This research paper presents two principal results, both of which are algorithms for manipulating polynomials represented by straight-line programs. The first computes the greatest common divisor of a family of multivariate polynomials, and the second finds the reduced numerator and denominator for a given rational function.
The outputs of both algorithms, like their inputs, are themselves straight-line programs. In the following sequence of polynomial representations (in order of increasing generality), this model of representation in some sense belongs in fourth (most general) place: the dense representation, the sparse representation, formulas, and straight-line programs. Both principal algorithms run in random polynomial time for the rationals and finite coefficient fields and return correct results with high probability.
Besides the algorithms themselves, the author presents the important axiomatization of straight-line programs and the time and space complexity of algebraic RAMs. In fact, this development constitutes a major portion of this paper. The paper also includes major revisions of an earlier work of the author’s [1] and is one of a group in which the author considers factorization [2,3], other bounding approaches in his GCD algorithm [4], and MACSYMA implementation of his routines [5]. His result on the reduced numerator and denominator answers Strassen’s question as to the existence of such algorithms [6] in the affirmative.
In addition to the major theorems, some of the corollaries are of interest in their own right. For example, one of the corollaries to the rational function reduction has significance for parallel algebraic processing.
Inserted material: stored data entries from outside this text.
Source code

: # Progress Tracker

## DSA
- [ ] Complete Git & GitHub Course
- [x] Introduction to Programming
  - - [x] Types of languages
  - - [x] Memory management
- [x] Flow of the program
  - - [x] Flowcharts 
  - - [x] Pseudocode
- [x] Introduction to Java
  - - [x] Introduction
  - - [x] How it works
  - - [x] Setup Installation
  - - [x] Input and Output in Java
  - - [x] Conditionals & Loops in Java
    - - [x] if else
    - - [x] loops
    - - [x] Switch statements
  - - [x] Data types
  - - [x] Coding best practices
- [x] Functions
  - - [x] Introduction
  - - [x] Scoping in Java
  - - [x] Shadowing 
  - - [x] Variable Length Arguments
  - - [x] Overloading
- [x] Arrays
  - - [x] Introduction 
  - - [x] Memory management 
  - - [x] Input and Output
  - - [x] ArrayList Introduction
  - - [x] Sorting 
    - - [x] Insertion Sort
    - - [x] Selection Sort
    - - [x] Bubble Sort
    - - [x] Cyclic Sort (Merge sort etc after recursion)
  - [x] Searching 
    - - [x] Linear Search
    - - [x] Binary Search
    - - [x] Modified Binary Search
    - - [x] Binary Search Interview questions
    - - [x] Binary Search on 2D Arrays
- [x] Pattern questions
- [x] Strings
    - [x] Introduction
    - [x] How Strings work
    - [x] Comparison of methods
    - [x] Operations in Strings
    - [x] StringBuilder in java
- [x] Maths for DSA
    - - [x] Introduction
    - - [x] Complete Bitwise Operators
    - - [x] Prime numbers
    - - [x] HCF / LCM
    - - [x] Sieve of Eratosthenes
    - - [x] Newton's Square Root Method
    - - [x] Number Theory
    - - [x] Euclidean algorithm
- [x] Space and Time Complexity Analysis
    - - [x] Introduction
The methods of proof and the tone of the paper are mathematical. Important ingredients include the reductions with high probabilities of arbitrary straight-line polynomials to monic ones and of families of polynomials to two polynomials (in computing GCDs). A Taylor series method is used to find polynomial coefficients, but an alternate approach, which may be more efficient under certain circumstances, is also provided.
Both the methods and the results in this paper seem very interesting and current--so current, in fact, that some last-minute improvements are included in a note added at the proof stage. The effectiveness of this paper would be enhanced, I believe, by the inclusion of some MACSYMA examples. The bibliography is excellent.